Poderia citar outros tantos casos relevantes como a tristeza dos citros que dizimou os pomares paulistas na década de 50 e o Mal-das-folhas da seringueira. Hoje, São Paulo é líder tanto na Citricultura como na Heveicultura.

Caramba, o agronegócio brasileiro é de fazer inveja a qualquer país. Não só somos autossuficientes em alimentos como garantimos comida para um monte de gente desse mundo afora, quase ¼ da população mundial. Esse boom ocorreu em nossa geração e eu não abro mão de minha parte nem que seja um fio de cabelo desta vasta cabeleira.

Tudo isso com uma ciência agrícola simples que exigiu e exige poucos investimentos, sem dizer dos vis salários que são pagos aos abnegados pesquisadores da área.

Só não entendem a importância da ciência os ignorantes ou mal intencionados e os governantes míopes, despreparados e ou mal assessorados. Será que não percebem que a destruição dos centros de saber, como acontece nos dias de hoje com todos os IPs, desviando recursos para outras atividades, mesmo não sendo mesquinhas, comprometem o bem-estar e o futuro de toda a nação? Pois, com isso, impedem o surgimento das grandes lideranças cientificas tão necessárias na atualidade.

Salve os gloriosos Institutos de Pesquisa de São Paulo, especialmente o IAC, criado por D. Pedro II, homem culto, politico de estatura grandiosa, de aguçada visão de futuro e que o povo brasileiro jamais o reverenciou a sua altura.

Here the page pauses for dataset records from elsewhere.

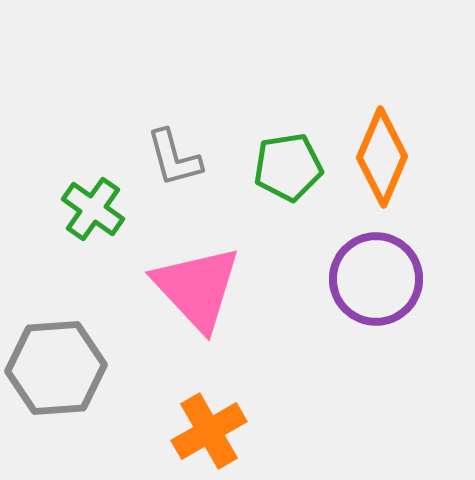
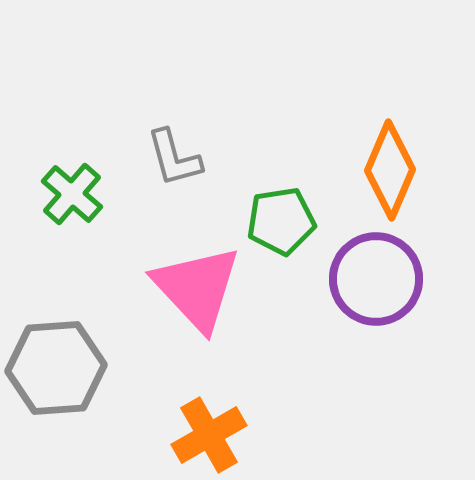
orange diamond: moved 8 px right, 13 px down
green pentagon: moved 7 px left, 54 px down
green cross: moved 21 px left, 15 px up; rotated 6 degrees clockwise
orange cross: moved 4 px down
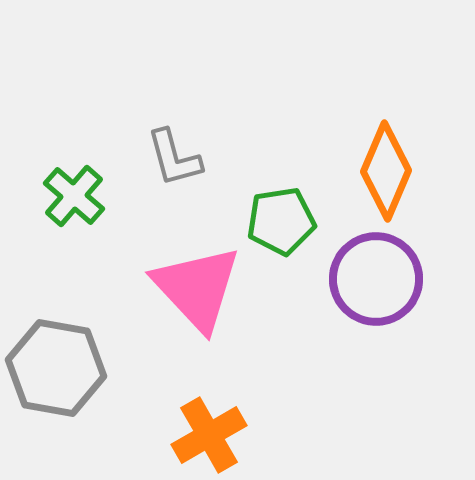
orange diamond: moved 4 px left, 1 px down
green cross: moved 2 px right, 2 px down
gray hexagon: rotated 14 degrees clockwise
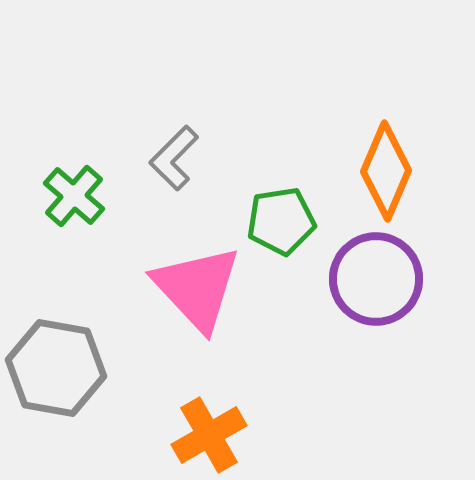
gray L-shape: rotated 60 degrees clockwise
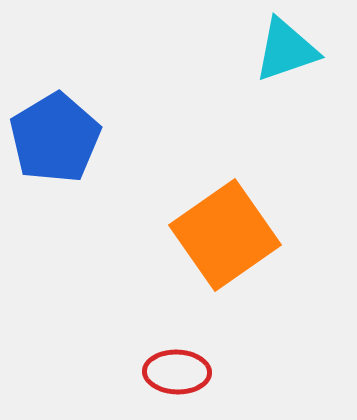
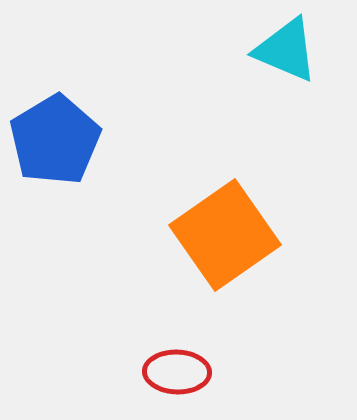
cyan triangle: rotated 42 degrees clockwise
blue pentagon: moved 2 px down
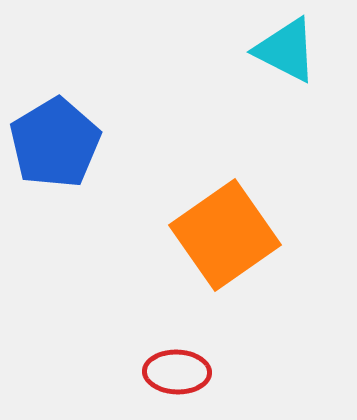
cyan triangle: rotated 4 degrees clockwise
blue pentagon: moved 3 px down
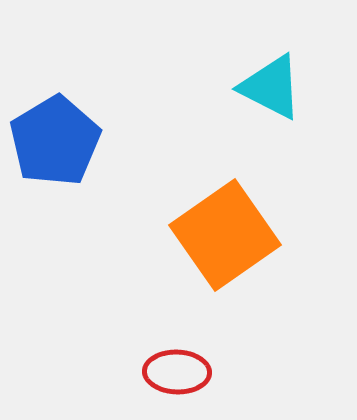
cyan triangle: moved 15 px left, 37 px down
blue pentagon: moved 2 px up
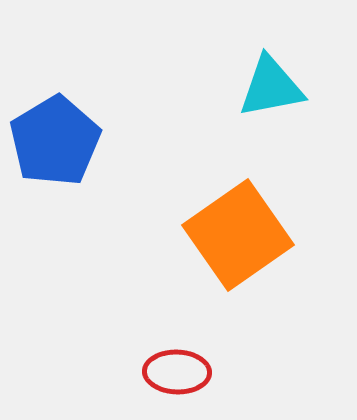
cyan triangle: rotated 38 degrees counterclockwise
orange square: moved 13 px right
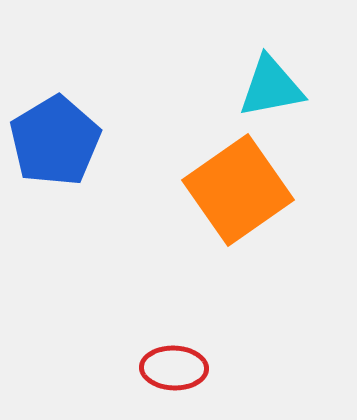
orange square: moved 45 px up
red ellipse: moved 3 px left, 4 px up
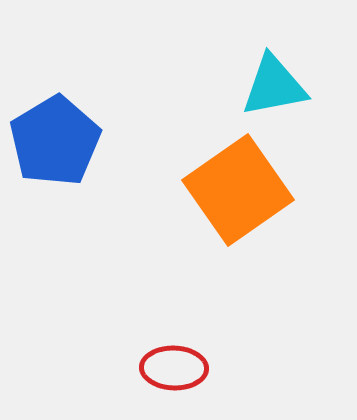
cyan triangle: moved 3 px right, 1 px up
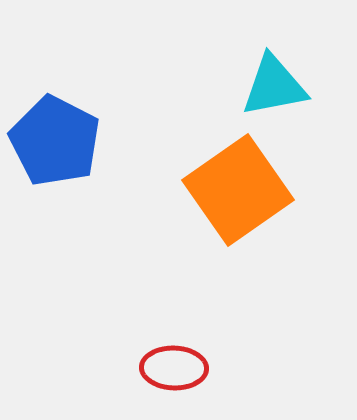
blue pentagon: rotated 14 degrees counterclockwise
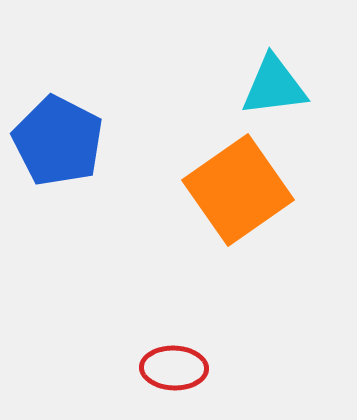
cyan triangle: rotated 4 degrees clockwise
blue pentagon: moved 3 px right
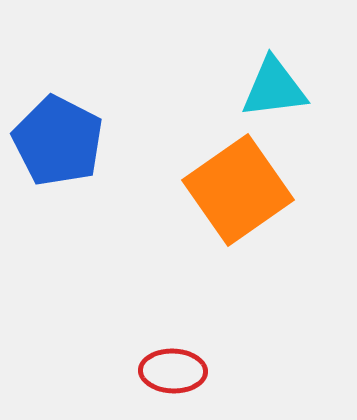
cyan triangle: moved 2 px down
red ellipse: moved 1 px left, 3 px down
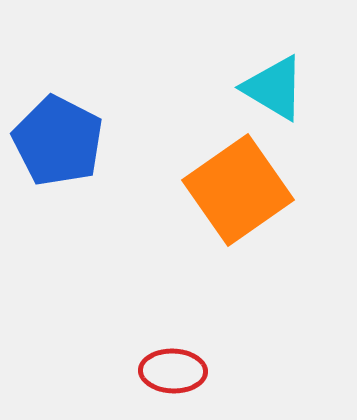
cyan triangle: rotated 38 degrees clockwise
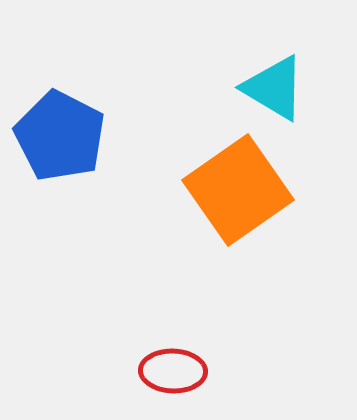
blue pentagon: moved 2 px right, 5 px up
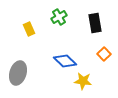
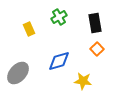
orange square: moved 7 px left, 5 px up
blue diamond: moved 6 px left; rotated 60 degrees counterclockwise
gray ellipse: rotated 25 degrees clockwise
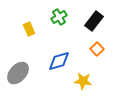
black rectangle: moved 1 px left, 2 px up; rotated 48 degrees clockwise
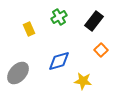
orange square: moved 4 px right, 1 px down
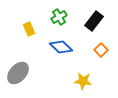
blue diamond: moved 2 px right, 14 px up; rotated 60 degrees clockwise
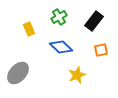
orange square: rotated 32 degrees clockwise
yellow star: moved 6 px left, 6 px up; rotated 30 degrees counterclockwise
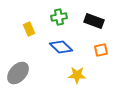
green cross: rotated 21 degrees clockwise
black rectangle: rotated 72 degrees clockwise
yellow star: rotated 24 degrees clockwise
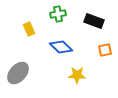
green cross: moved 1 px left, 3 px up
orange square: moved 4 px right
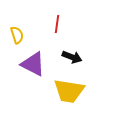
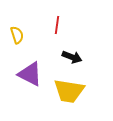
red line: moved 1 px down
purple triangle: moved 3 px left, 10 px down
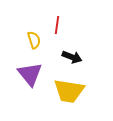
yellow semicircle: moved 17 px right, 5 px down
purple triangle: rotated 24 degrees clockwise
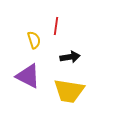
red line: moved 1 px left, 1 px down
black arrow: moved 2 px left; rotated 30 degrees counterclockwise
purple triangle: moved 2 px left, 2 px down; rotated 24 degrees counterclockwise
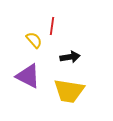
red line: moved 4 px left
yellow semicircle: rotated 24 degrees counterclockwise
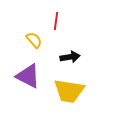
red line: moved 4 px right, 5 px up
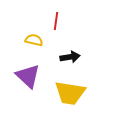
yellow semicircle: rotated 36 degrees counterclockwise
purple triangle: rotated 16 degrees clockwise
yellow trapezoid: moved 1 px right, 2 px down
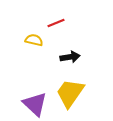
red line: moved 2 px down; rotated 60 degrees clockwise
purple triangle: moved 7 px right, 28 px down
yellow trapezoid: rotated 116 degrees clockwise
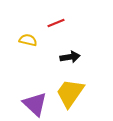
yellow semicircle: moved 6 px left
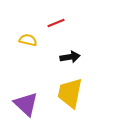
yellow trapezoid: rotated 24 degrees counterclockwise
purple triangle: moved 9 px left
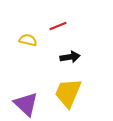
red line: moved 2 px right, 3 px down
yellow trapezoid: moved 2 px left; rotated 12 degrees clockwise
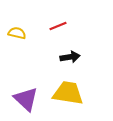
yellow semicircle: moved 11 px left, 7 px up
yellow trapezoid: rotated 76 degrees clockwise
purple triangle: moved 5 px up
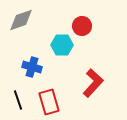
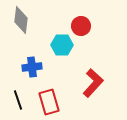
gray diamond: rotated 64 degrees counterclockwise
red circle: moved 1 px left
blue cross: rotated 24 degrees counterclockwise
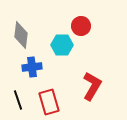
gray diamond: moved 15 px down
red L-shape: moved 1 px left, 3 px down; rotated 12 degrees counterclockwise
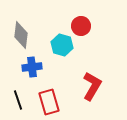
cyan hexagon: rotated 15 degrees clockwise
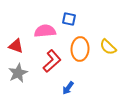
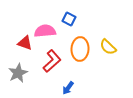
blue square: rotated 16 degrees clockwise
red triangle: moved 9 px right, 3 px up
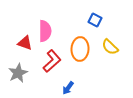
blue square: moved 26 px right, 1 px down
pink semicircle: rotated 95 degrees clockwise
yellow semicircle: moved 2 px right
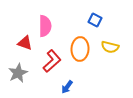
pink semicircle: moved 5 px up
yellow semicircle: rotated 30 degrees counterclockwise
blue arrow: moved 1 px left, 1 px up
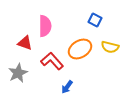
orange ellipse: rotated 55 degrees clockwise
red L-shape: rotated 90 degrees counterclockwise
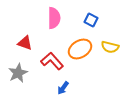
blue square: moved 4 px left
pink semicircle: moved 9 px right, 8 px up
blue arrow: moved 4 px left, 1 px down
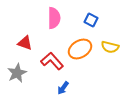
gray star: moved 1 px left
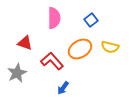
blue square: rotated 24 degrees clockwise
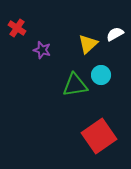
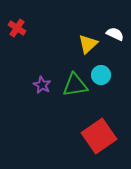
white semicircle: rotated 54 degrees clockwise
purple star: moved 35 px down; rotated 12 degrees clockwise
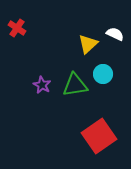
cyan circle: moved 2 px right, 1 px up
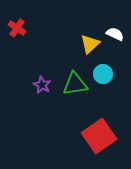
yellow triangle: moved 2 px right
green triangle: moved 1 px up
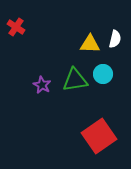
red cross: moved 1 px left, 1 px up
white semicircle: moved 5 px down; rotated 78 degrees clockwise
yellow triangle: rotated 45 degrees clockwise
green triangle: moved 4 px up
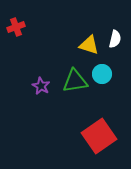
red cross: rotated 36 degrees clockwise
yellow triangle: moved 1 px left, 1 px down; rotated 15 degrees clockwise
cyan circle: moved 1 px left
green triangle: moved 1 px down
purple star: moved 1 px left, 1 px down
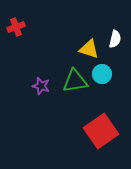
yellow triangle: moved 4 px down
purple star: rotated 12 degrees counterclockwise
red square: moved 2 px right, 5 px up
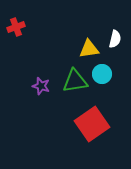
yellow triangle: rotated 25 degrees counterclockwise
red square: moved 9 px left, 7 px up
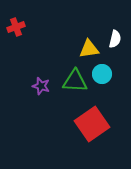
green triangle: rotated 12 degrees clockwise
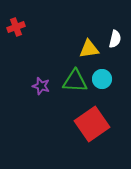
cyan circle: moved 5 px down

Mas como dizia Cicero, no parlamento romano: quousque tandem abutere patientia nostra! Ou o filósofo da esquina: não tenha medo do caminho, tenha medo de não caminhar porque o homem morre não quando o coração deixa de bater, mas quando deixa de ser importante.

Sem intenção de ofender ninguém.

José Osmar Lorenzi, ex-chefe da Seção de Raízes e Tubérculos e ex-Diretor de Ação Regional do IAC e Engenheiro Agrônomo Pesquisador VI, M.S. Aposentado.